Evidence will be given, said the lawyer, that Mr Kilroy was displaying ‘erratic behaviour’ and was found naked in a field. He was taken to Castlebar Hospital where he was assessed and later told gardaí that he had killed his wife and kids. The three young children were later found unharmed.
Barrister Patrick Gageby SC is defending Mr Kilroy.
Kilroy (49), with an address at Kilbree Lower, Westport, is charged with murdering mother-of-three Valerie (41) at their home on a date unknown between June 13th 2019 and June 14th 2019, both dates inclusive. He has pleaded not guilty, by reason of insanity.
Opening the prosecution’s case, Ms Lawlor said Mr Kilroy is charged with the offence of murder and the State says he is guilty of that offence.
She said the killing was accepted by the accused. ‘What isn’t accepted is that he had a guilty mind or the intention to cause the death,’ she added.
There will be evidence, she said, concerning the psychiatric state of Mr Kilroy. A person is not guilty of the offence if they were suffering from a mental disorder, she said.
The second issue that the jury will be asked to determine is whether the accused has a mental disorder and whether he knew the nature of what he was doing or knew it was wrong or was unable to stop himself.
Another legal provision that the jury will be hearing about in the course of the trial is the defence of diminished responsibility.
The court heard further evidence will come from a variety of experts as to what Mr Kilroy’s mental state was at the time and whether he has a mental disorder.
Outlining the facts of the case, Ms Lawlor said Ms French Kilroy was a senior occupational therapist for Mayo Mental Health Services and had married the accused man in April 2008. They had been partners for the previous ten years and had three dearly loved young children, who were conceived through IVF, she said. The Kilroys lived in a bungalow in a remote rural location in Mayo, around 6km from Westport and 11km from Castlebar. She also indicated to the jury that this was where Ms French Kilroy had been killed.

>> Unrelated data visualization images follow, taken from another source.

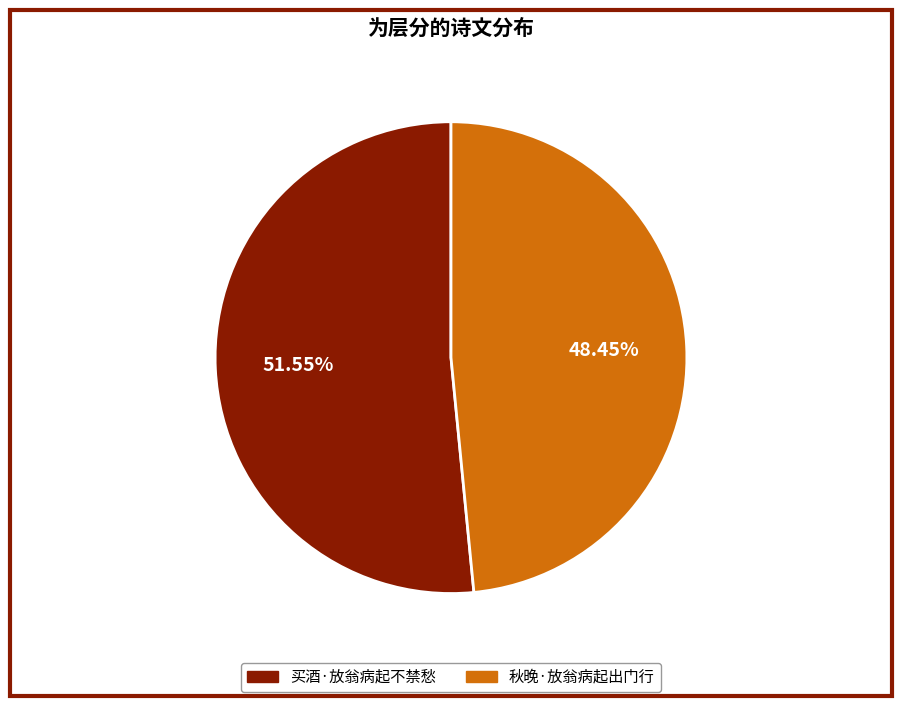

How many slices are in this pie chart?

2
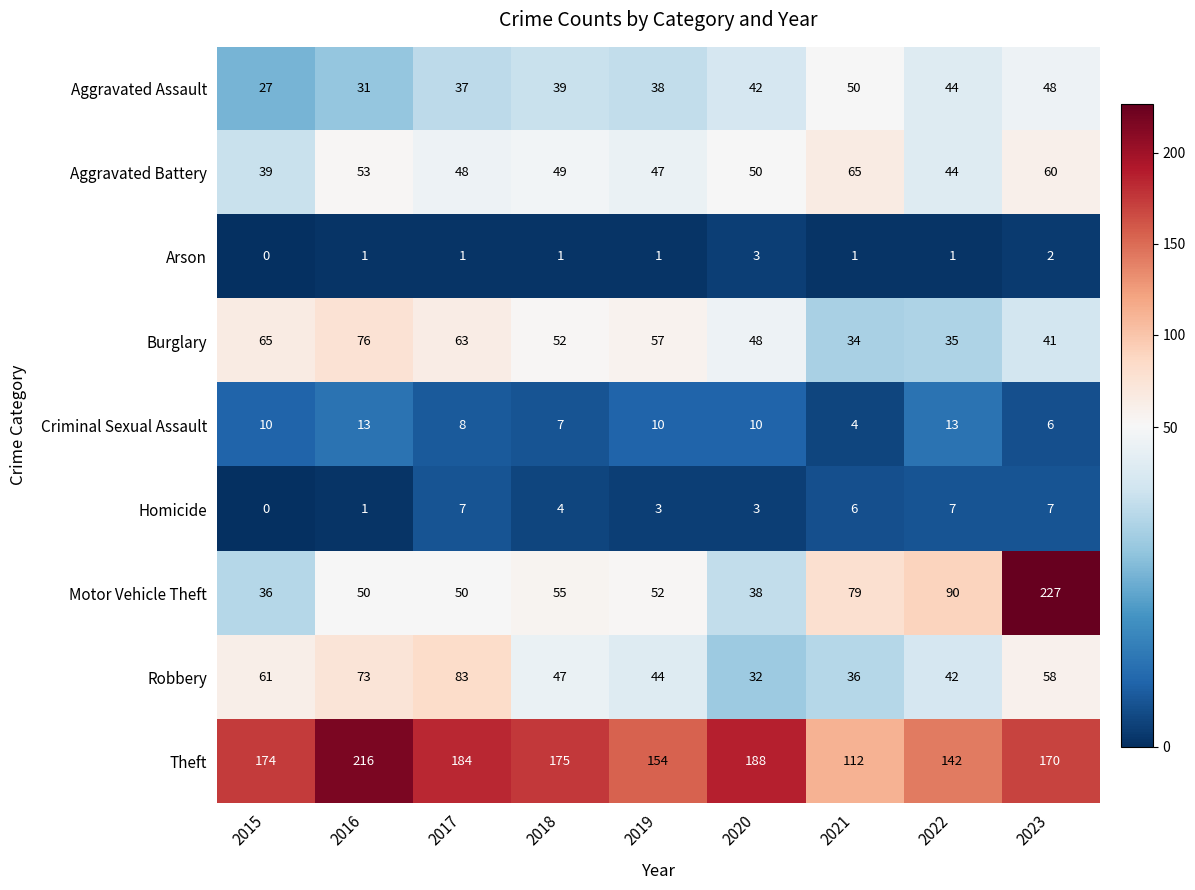

Rank the series at 2017 from lowest to highest value.

Arson, Homicide, Criminal Sexual Assault, Aggravated Assault, Aggravated Battery, Motor Vehicle Theft, Burglary, Robbery, Theft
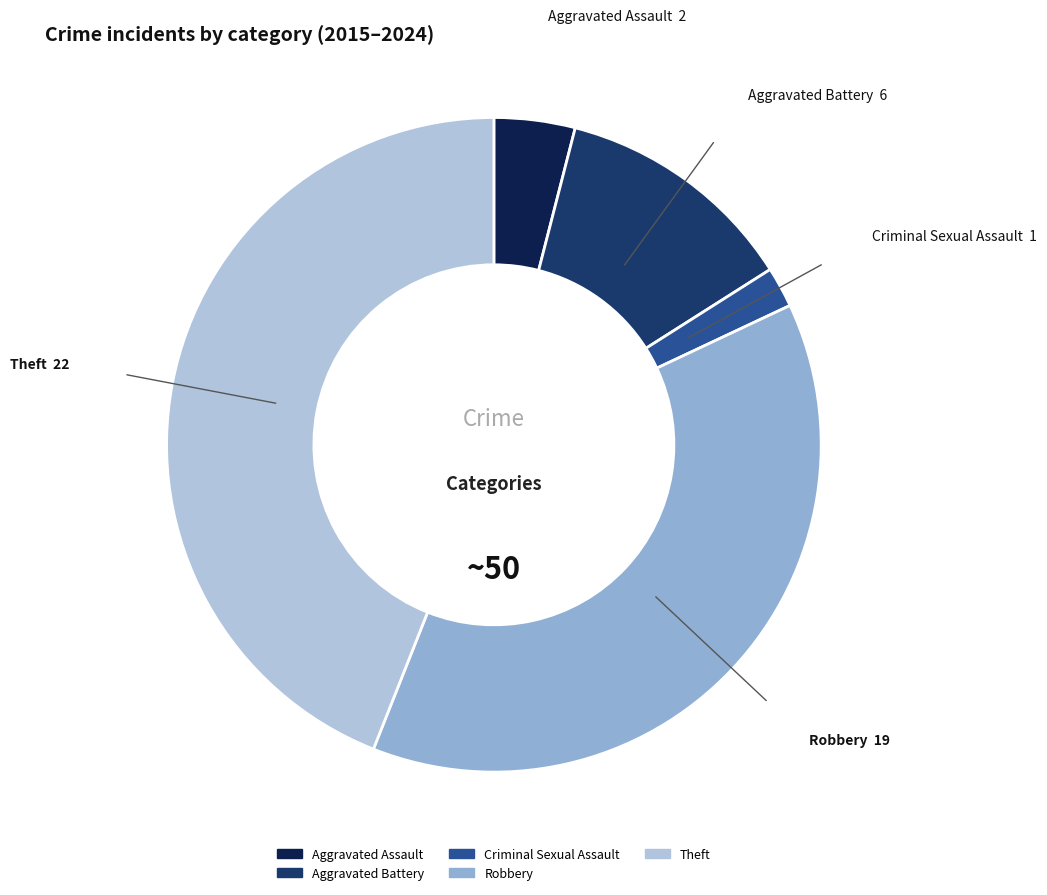

Rank the categories by value from lowest to highest.

Criminal Sexual Assault, Aggravated Assault, Aggravated Battery, Robbery, Theft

On the night of June 13th 2019, Valerie Kilroy had arrived home after spending an evening with a friend. Her body was found the following afternoon by gardaí, said the barrister.
Counsel said the evidence will be that gardaí were first notified of Mr Kilroy’s actions around 3am the next morning, when a woman contacted gardaí to say that a man had come to her door. She said the man told her that he had travelled the world a few times over. He was displaying erratic behaviour.
The court heard that at around 9.40am the same morning another man, who was also living in the Westport area, contacted gardaí to say he saw a naked man in a field.
The court will also hear evidence, the lawyer said, from a female garda who dealt with Mr Kilroy and said the accused was disoriented. Mr Kilroy was brought to Castlebar Hospital for assessment – the same hospital where his wife did some of her work.
When Mr Kilroy was in the hospital he said he killed his wife and kids, which immediately prompted gardaí to see if this was true. When they arrived at the accused’s home at 2.55pm they ascertained that the children had not been the subject of any assault and were unharmed.
The barrister further stated that gardaí found Ms French Kilroy dead in a camper van on the grounds. A post mortem confirmed she had died from ligature strangulation as well as blunt force trauma to the head and a stab wound to the neck. Ms Lawlor said Mr Kilroy was released from Castlebar Hospital after it had been determined that he did not meet the criteria to be held. He was later arrested and interviewed on four occasions.
He indicated to gardaí much about his own life, his use of drugs and how on the evening he slit the throat of Valerie and the circumstances in which he said he did that, said Ms Lawlor.
The trial continues this week and is expected to last until the end of the month.